** What to do **
Pictures do not belong in the copy; transcribe everything else in the records exactly.

** Input records **

··········

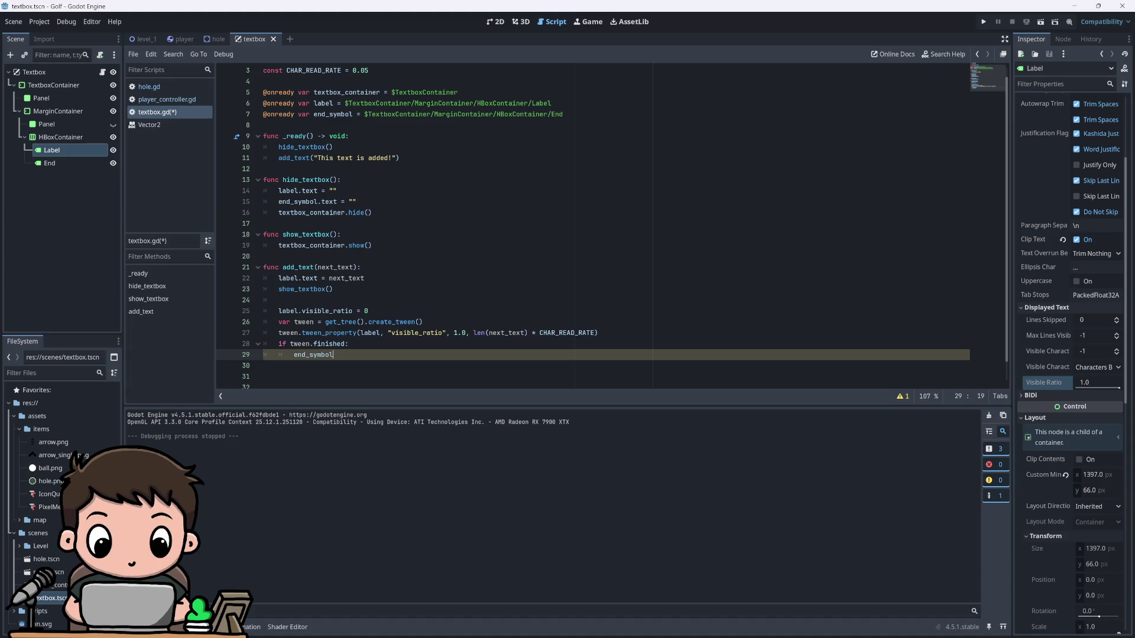
pyautogui.write('.text')
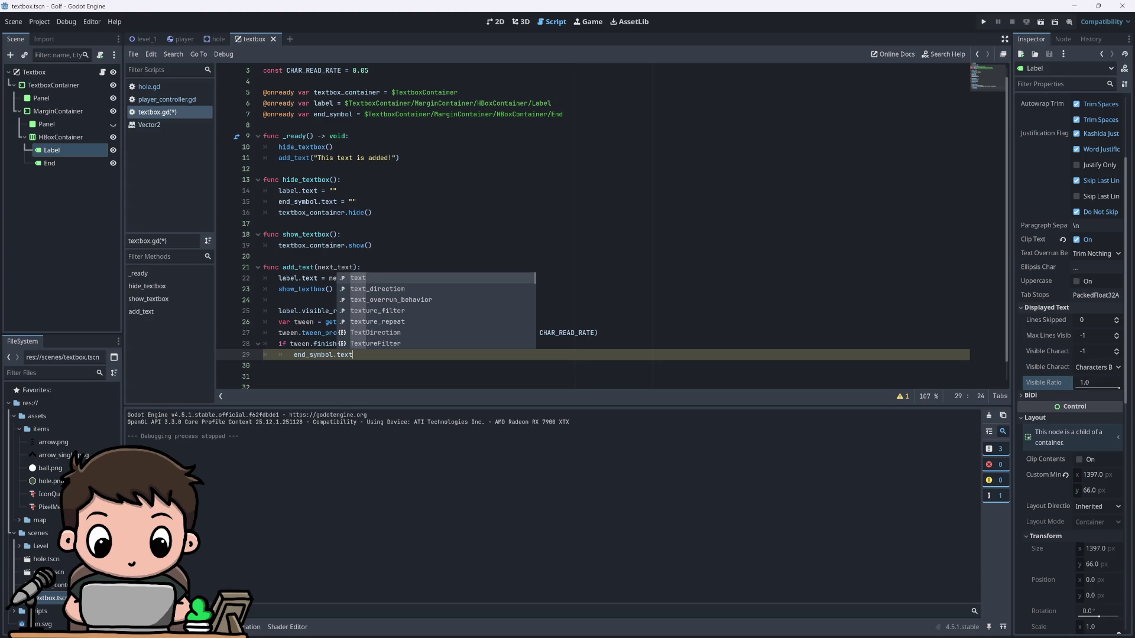
pyautogui.click(352, 201)
pyautogui.write('s')
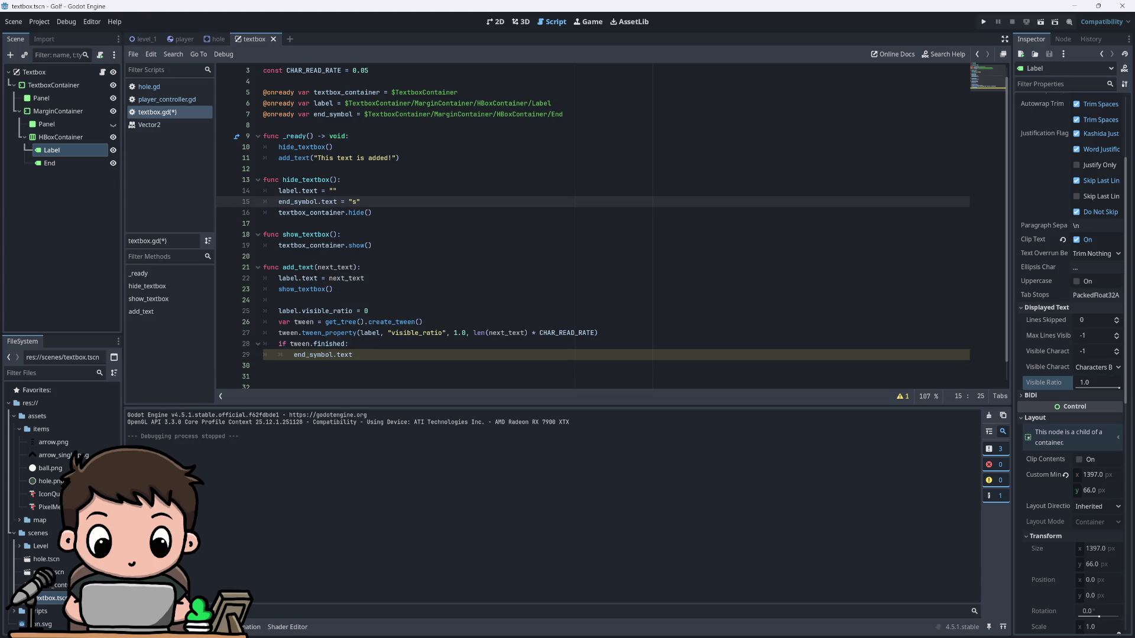
pyautogui.press('BackSpace')
pyautogui.write('d')
pyautogui.click(353, 354)
pyautogui.press('BackSpace')
pyautogui.press('BackSpace')
pyautogui.press('BackSpace')
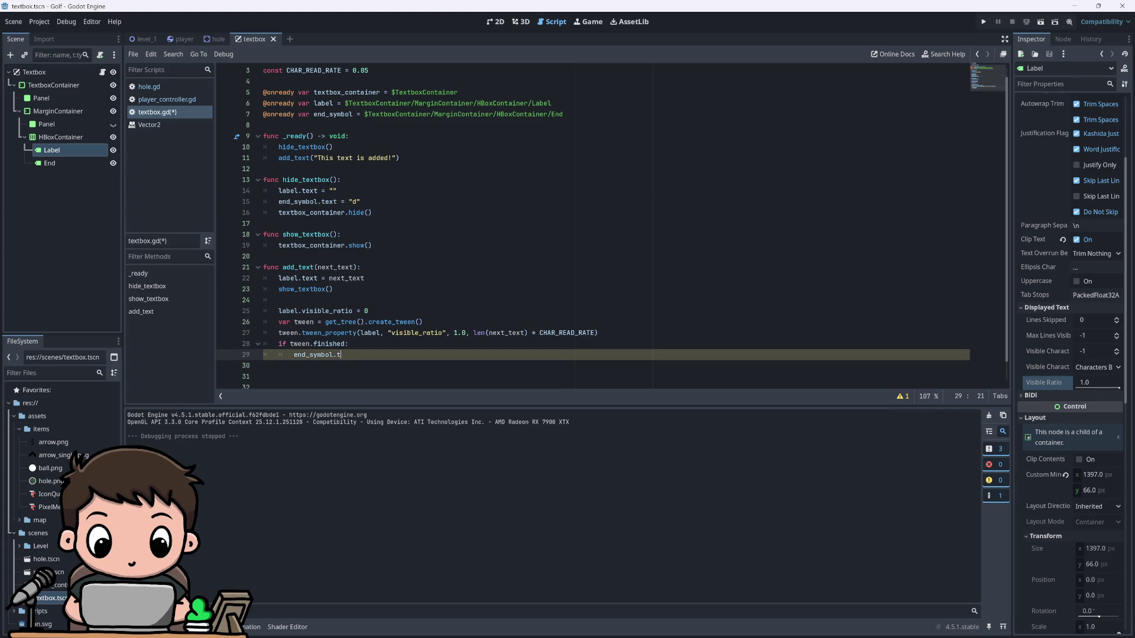
pyautogui.click(355, 202)
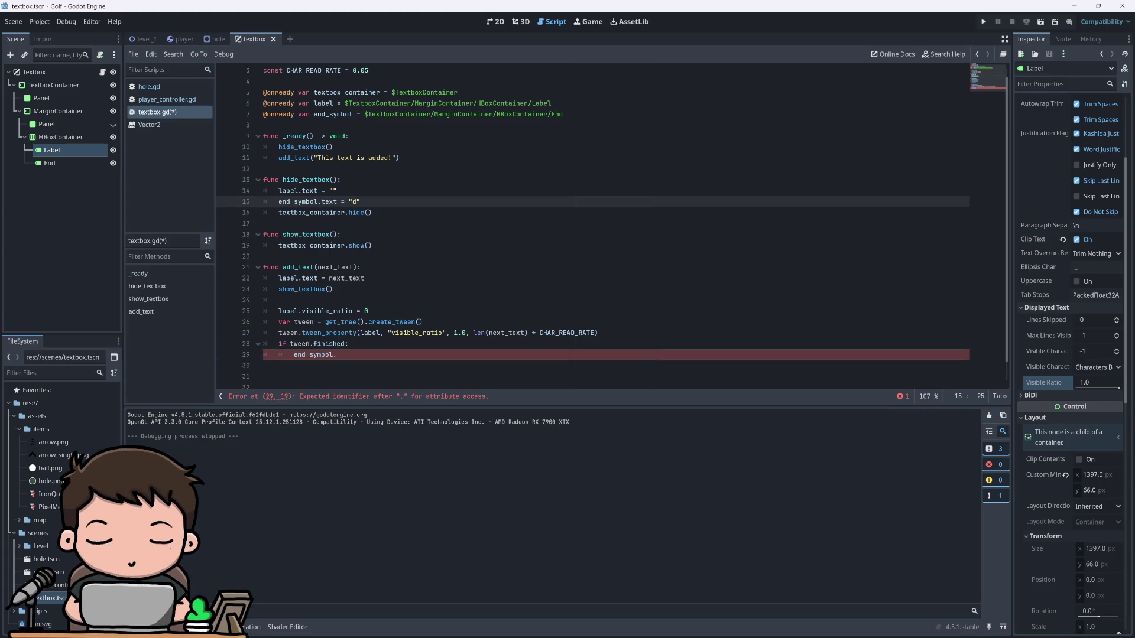
pyautogui.press('BackSpace')
# Step: Complete the if body as end_symbol.text = "d"
pyautogui.click(336, 355)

··········

** Answer area **
pyautogui.write('.text')
pyautogui.click(352, 201)
pyautogui.write('s')
pyautogui.press('BackSpace')
pyautogui.write('d')
pyautogui.click(353, 354)
pyautogui.press('BackSpace')
pyautogui.press('BackSpace')
pyautogui.press('BackSpace')
pyautogui.click(355, 202)
pyautogui.press('BackSpace')
# Step: Complete the if body as end_symbol.text = "d"
pyautogui.click(336, 355)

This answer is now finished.